Macerated Strawberries:
About 12 strawberries, halved
2 tbs granulated sugar

Shortcake Biscuits:
150 g (about 1 cup + 3 tbs) flour
1 teaspoons baking powder
1/4 teaspoon baking soda
1/2 teaspoon table salt
3 tbs granulated sugar
1/2 cup cold buttermilk (or 1 tbs white vinegar + enough whole milk to bring to 1/2 cup)
1/4 cup (1/2 stick) unsalted butter

Whipped Cream:
1 1/2 cup heavy cream, cold
3 tbs powdered sugar (more or less to taste, depending on the strawberries)
1 tsp vanilla extract

Garnish:
4 whole strawberries

Directions:

Macerated Strawberries:

  1. Toss the strawberries in the sugar and set aside for about 1 hour.

Shortcake Biscuits:

  1. Preheat the oven to 450 ºF and line a baking sheet with parchment paper.
  2. Sift together the flour, baking powder, baking soda, and salt.
  3. Melt the butter with the sugar in the microwave until about 2/3 melted, then stir until all remaining chunks of butter disappear and all of the sugar is dissolved.
    Tip: The melted butter mixture should be a little warmer than room temperature – if it is much hotter than that, allow the butter to cool slightly until it is just melted.
  4. Stir the butter into the buttermilk.
    Tip: The butter will re-congeal when it comes into contact with the cold buttermilk. Don’t worry – just stir so that the butter lumps stay as small and soft as possible for easier mixing in the next step!
  5. Dump the buttermilk-butter mixture into the flour mixture and gently fold with a silicone spatula until just combined and a few small pockets of flour remain.
    Tip: The dough should seem pretty solid at this point.

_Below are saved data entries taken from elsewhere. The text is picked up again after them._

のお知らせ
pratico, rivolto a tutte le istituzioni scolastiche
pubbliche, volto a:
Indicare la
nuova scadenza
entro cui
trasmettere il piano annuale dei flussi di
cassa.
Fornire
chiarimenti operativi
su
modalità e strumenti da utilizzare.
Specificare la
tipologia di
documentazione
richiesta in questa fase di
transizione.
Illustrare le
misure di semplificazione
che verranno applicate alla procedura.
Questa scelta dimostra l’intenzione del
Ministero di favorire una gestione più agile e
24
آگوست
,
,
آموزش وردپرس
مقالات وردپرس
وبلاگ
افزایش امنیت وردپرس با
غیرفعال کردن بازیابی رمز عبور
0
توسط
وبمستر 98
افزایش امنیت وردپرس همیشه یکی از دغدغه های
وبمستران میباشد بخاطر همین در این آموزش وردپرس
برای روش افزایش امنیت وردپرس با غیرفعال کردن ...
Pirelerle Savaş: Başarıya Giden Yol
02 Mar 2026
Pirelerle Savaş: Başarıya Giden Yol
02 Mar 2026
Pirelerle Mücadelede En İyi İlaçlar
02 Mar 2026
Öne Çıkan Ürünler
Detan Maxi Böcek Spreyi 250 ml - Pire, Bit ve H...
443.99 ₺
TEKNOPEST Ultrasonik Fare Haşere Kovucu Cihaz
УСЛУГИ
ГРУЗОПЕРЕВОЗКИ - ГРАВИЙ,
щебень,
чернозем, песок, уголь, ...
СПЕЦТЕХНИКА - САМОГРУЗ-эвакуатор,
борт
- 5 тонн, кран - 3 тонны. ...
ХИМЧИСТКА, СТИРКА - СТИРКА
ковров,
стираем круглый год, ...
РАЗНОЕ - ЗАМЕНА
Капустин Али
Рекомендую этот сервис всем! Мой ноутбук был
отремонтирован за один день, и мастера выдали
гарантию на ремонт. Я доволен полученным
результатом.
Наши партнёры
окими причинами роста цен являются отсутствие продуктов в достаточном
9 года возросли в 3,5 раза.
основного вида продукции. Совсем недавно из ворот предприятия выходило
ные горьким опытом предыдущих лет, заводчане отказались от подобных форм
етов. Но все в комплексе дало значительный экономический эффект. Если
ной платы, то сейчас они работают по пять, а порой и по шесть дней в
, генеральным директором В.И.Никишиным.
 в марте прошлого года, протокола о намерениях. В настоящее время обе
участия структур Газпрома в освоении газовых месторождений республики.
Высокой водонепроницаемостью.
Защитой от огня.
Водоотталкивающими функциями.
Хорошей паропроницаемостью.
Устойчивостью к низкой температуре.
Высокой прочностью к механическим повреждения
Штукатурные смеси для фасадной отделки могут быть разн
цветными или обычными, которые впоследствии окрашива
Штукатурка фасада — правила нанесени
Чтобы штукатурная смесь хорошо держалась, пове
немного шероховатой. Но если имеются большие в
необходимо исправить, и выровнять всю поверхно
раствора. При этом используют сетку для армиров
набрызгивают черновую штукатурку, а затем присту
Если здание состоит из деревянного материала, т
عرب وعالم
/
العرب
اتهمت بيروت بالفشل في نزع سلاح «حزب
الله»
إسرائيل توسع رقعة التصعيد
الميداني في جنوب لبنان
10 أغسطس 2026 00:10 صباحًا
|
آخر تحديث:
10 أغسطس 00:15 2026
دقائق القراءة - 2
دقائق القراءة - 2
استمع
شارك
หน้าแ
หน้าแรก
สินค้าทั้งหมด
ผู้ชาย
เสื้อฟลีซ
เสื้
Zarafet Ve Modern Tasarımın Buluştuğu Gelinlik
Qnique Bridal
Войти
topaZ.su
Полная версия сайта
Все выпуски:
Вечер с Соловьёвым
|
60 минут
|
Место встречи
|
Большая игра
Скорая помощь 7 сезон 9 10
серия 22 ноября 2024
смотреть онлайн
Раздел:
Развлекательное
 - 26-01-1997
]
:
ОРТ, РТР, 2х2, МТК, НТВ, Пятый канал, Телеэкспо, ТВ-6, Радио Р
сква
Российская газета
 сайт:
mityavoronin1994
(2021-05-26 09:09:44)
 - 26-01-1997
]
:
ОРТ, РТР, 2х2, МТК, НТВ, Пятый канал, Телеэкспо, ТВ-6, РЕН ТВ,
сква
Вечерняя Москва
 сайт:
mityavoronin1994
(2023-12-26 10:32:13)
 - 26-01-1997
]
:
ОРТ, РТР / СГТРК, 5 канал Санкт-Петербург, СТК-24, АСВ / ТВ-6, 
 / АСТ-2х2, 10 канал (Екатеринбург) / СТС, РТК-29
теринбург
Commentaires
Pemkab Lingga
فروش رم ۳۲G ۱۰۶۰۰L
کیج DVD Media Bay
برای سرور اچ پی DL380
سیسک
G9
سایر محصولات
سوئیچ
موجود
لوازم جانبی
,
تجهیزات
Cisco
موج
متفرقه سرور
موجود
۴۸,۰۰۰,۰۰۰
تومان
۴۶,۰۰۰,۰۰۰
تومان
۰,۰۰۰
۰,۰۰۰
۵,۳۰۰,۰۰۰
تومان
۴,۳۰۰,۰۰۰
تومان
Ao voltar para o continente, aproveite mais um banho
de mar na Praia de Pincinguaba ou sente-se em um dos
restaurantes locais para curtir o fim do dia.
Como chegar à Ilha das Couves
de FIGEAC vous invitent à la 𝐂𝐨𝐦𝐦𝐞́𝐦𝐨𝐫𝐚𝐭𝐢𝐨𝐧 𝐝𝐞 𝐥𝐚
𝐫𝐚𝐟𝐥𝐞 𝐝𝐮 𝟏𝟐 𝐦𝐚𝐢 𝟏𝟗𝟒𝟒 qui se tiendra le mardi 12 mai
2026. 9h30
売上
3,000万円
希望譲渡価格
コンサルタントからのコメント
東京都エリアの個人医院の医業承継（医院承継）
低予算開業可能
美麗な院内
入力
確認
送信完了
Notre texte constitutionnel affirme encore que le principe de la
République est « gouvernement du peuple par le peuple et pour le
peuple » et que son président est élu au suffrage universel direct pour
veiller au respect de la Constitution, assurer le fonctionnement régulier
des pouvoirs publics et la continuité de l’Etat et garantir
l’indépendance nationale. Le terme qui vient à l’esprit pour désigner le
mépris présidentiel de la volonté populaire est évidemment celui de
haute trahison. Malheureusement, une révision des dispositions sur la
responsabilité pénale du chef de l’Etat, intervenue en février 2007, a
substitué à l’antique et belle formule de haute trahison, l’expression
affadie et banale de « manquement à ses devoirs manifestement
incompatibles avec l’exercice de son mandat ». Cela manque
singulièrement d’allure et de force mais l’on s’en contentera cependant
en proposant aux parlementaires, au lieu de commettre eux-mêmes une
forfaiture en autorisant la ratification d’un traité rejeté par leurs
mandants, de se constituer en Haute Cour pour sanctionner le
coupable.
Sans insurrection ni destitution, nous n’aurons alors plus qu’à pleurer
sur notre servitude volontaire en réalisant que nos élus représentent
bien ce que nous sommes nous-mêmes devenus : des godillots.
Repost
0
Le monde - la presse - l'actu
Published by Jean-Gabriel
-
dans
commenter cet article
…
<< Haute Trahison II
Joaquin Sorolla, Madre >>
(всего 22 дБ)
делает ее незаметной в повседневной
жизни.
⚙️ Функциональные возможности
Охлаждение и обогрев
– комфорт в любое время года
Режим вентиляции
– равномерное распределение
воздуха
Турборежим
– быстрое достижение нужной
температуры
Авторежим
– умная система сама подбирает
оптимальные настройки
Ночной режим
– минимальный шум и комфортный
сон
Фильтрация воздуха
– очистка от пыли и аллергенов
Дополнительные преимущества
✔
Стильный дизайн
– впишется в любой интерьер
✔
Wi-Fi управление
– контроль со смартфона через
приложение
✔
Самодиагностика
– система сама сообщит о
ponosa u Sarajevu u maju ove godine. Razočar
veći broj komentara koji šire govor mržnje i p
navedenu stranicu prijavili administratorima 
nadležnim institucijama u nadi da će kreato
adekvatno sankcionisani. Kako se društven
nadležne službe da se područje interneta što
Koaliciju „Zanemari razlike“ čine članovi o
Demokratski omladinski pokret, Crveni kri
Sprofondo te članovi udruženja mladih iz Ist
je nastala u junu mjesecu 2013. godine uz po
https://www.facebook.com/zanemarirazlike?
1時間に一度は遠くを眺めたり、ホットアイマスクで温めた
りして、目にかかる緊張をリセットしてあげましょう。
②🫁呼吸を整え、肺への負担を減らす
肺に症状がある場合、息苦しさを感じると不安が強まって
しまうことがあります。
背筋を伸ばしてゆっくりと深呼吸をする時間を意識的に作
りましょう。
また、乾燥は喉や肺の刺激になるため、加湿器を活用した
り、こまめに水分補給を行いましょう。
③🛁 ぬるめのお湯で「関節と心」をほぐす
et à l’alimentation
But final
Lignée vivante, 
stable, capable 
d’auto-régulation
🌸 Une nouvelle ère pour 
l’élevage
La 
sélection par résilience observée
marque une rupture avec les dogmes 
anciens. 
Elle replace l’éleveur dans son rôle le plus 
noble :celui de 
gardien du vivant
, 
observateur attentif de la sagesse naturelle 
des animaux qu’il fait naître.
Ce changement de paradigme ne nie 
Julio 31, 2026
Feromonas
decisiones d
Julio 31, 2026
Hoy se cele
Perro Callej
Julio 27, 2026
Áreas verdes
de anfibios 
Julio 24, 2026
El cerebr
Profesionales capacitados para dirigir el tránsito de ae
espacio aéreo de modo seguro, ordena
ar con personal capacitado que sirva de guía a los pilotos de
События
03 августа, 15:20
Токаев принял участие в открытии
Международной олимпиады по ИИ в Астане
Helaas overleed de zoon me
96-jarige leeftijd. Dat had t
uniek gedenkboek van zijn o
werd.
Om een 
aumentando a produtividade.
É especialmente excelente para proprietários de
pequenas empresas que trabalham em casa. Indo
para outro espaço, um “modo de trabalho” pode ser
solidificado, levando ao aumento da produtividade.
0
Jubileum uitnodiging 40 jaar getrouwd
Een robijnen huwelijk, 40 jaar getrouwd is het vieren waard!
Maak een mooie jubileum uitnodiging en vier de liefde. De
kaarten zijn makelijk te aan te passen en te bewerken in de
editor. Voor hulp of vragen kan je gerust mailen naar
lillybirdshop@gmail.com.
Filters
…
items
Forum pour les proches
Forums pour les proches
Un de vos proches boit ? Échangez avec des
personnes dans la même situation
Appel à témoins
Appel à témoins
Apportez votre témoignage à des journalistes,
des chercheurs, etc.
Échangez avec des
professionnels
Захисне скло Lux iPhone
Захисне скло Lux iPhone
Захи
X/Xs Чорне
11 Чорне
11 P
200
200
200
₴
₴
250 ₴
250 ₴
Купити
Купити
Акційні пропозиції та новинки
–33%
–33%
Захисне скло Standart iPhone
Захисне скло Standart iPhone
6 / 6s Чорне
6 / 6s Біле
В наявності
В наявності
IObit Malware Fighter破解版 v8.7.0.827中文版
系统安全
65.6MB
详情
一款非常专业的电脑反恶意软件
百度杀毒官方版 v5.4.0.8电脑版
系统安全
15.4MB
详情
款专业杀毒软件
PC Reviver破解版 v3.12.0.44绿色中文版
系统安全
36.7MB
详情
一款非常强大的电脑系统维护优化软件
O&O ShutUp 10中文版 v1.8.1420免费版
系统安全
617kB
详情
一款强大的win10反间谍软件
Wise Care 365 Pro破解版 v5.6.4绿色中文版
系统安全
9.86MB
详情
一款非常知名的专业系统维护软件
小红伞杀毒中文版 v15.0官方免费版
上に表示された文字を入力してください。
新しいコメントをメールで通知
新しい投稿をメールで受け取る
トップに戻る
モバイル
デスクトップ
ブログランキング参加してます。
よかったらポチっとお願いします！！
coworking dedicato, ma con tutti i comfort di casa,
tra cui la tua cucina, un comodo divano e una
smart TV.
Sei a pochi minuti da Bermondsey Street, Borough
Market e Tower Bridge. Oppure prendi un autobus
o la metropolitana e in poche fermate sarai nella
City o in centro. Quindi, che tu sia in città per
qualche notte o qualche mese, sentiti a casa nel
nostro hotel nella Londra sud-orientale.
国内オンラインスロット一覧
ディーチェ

If it looks too soupy, chill the mixture in the refrigerator for about 10 minutes before proceeding.
  6. Using an ice cream scoop, drop 4 generous scoops of dough onto the parchment-lined baking sheet. Brush a tiny bit of butter or olive oil over the tops of each biscuit. Bake for about 12-15 minutes, or until the tops of the biscuits are a shiny golden-brown. Set aside to cool!
    Tip: If the tops are still not golden enough to your liking, gently broil on high, watching the biscuits closely, until browned.

Whipped Cream:

  1. In the bowl of a stand mixer or in a large stainless steel bowl using a hand mixer, combine the cream, powdered sugar, and vanilla extract. Whip to firm peaks, or until the whisk can be lifted from the mixture for a distinct peak with a tip that gently curls over to form. Set aside for assembly!

Assembly:

  1. Split the biscuits in half using a sharp knife, then place the bottom half on a plate.
  2. Place a small layer of whipped cream in the center.
  3. Arrange 3 strawberry halves point-side-up along around the edge of the biscuit on top of the whipped cream, plus one in the center.
  4. Top with even more whipped cream.
  5. Cap with the top half, pipe a small swirl of whipped cream (or drop a small dollop with your spoon) on top, then top with a whole strawberry (and copious amounts of macerated syrup!) Enjoy!